*Given request*: Pick out every line in the rows below that contains the word "reads", and copy each of those lines in full.

*Source data*:
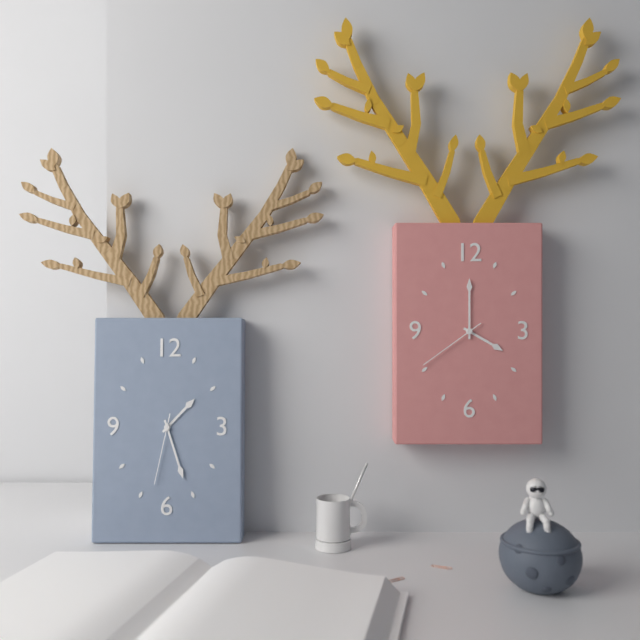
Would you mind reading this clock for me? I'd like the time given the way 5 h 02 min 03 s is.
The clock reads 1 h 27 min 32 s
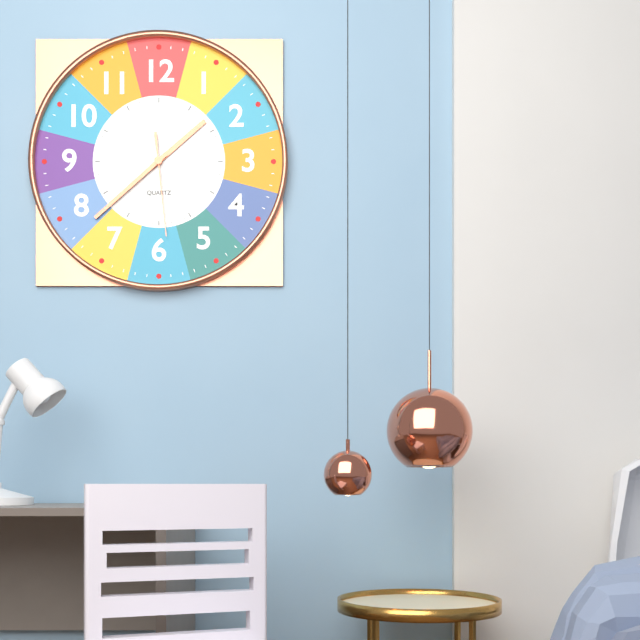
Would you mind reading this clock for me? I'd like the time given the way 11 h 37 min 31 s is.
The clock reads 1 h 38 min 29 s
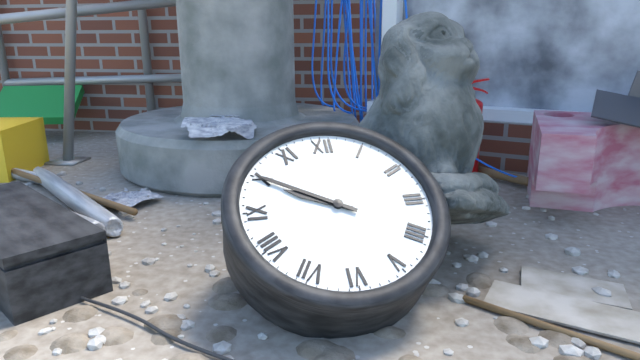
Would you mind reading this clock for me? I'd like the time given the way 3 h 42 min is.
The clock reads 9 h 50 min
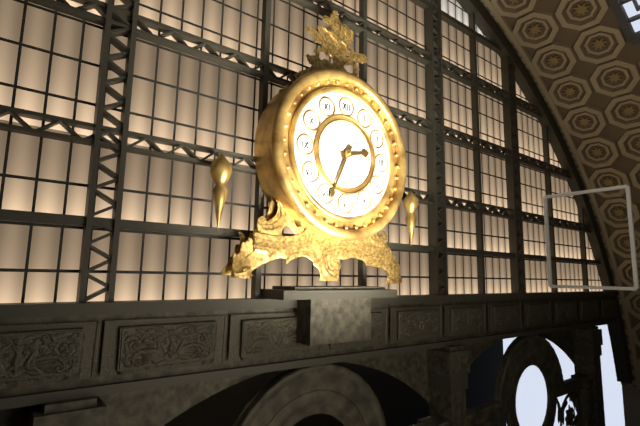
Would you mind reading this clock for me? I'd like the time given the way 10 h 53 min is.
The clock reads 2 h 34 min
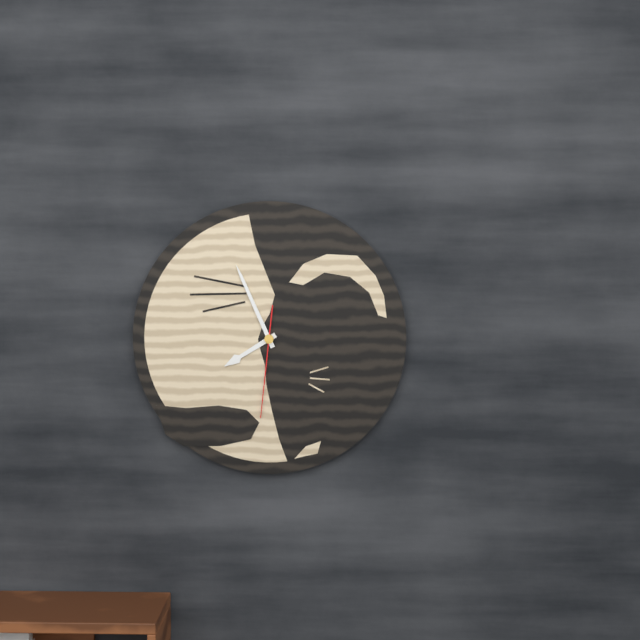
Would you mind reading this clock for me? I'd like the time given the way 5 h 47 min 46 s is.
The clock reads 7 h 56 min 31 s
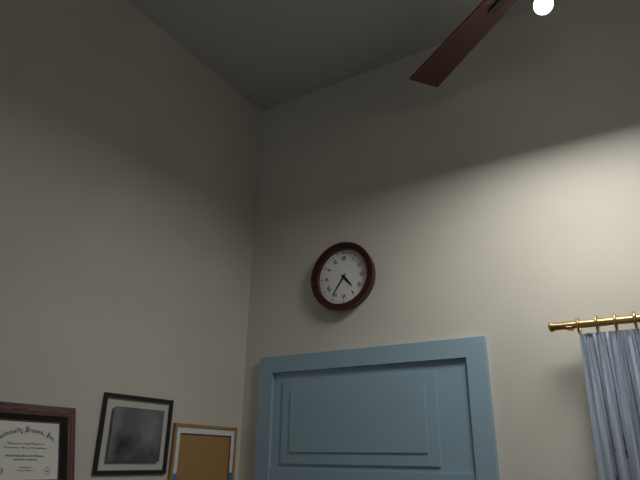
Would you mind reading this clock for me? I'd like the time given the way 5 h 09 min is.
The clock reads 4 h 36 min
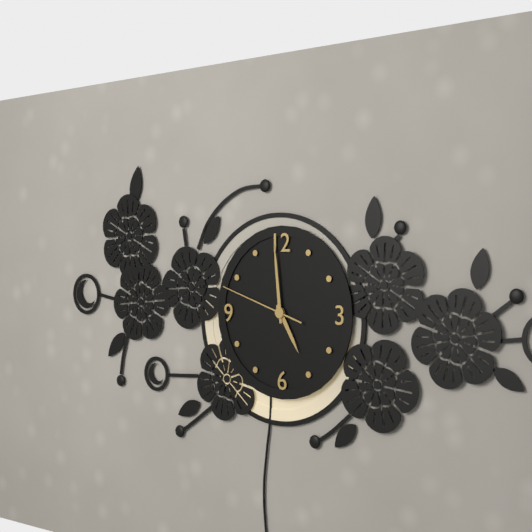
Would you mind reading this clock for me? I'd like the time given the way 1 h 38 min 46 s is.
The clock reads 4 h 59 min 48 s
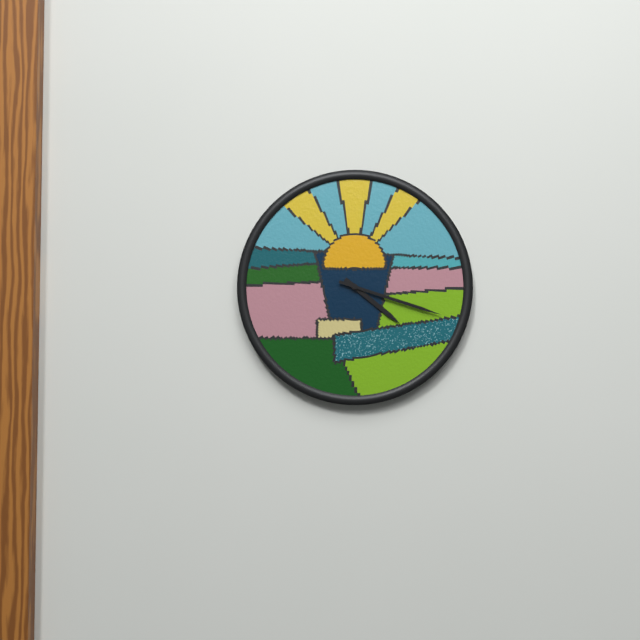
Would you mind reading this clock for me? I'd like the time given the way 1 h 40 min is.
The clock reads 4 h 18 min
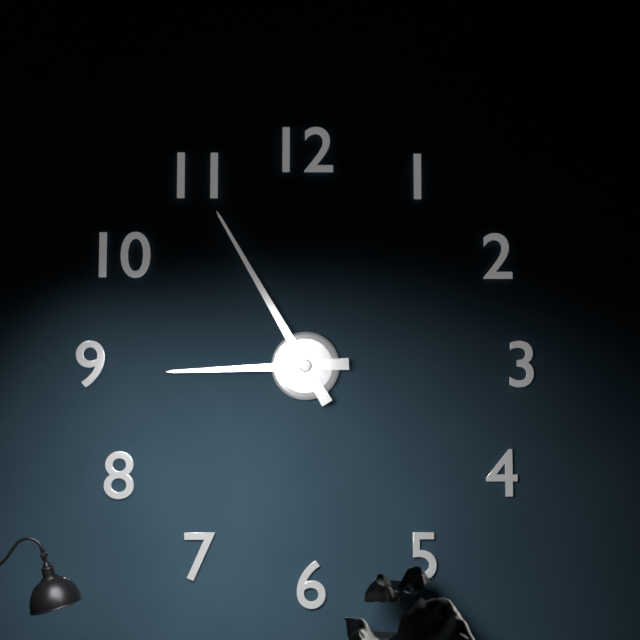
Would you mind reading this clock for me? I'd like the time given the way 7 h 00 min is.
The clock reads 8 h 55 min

*Right answer*:
The clock reads 1 h 27 min 32 s
The clock reads 1 h 38 min 29 s
The clock reads 9 h 50 min
The clock reads 2 h 34 min
The clock reads 7 h 56 min 31 s
The clock reads 4 h 36 min
The clock reads 4 h 59 min 48 s
The clock reads 4 h 18 min
The clock reads 8 h 55 min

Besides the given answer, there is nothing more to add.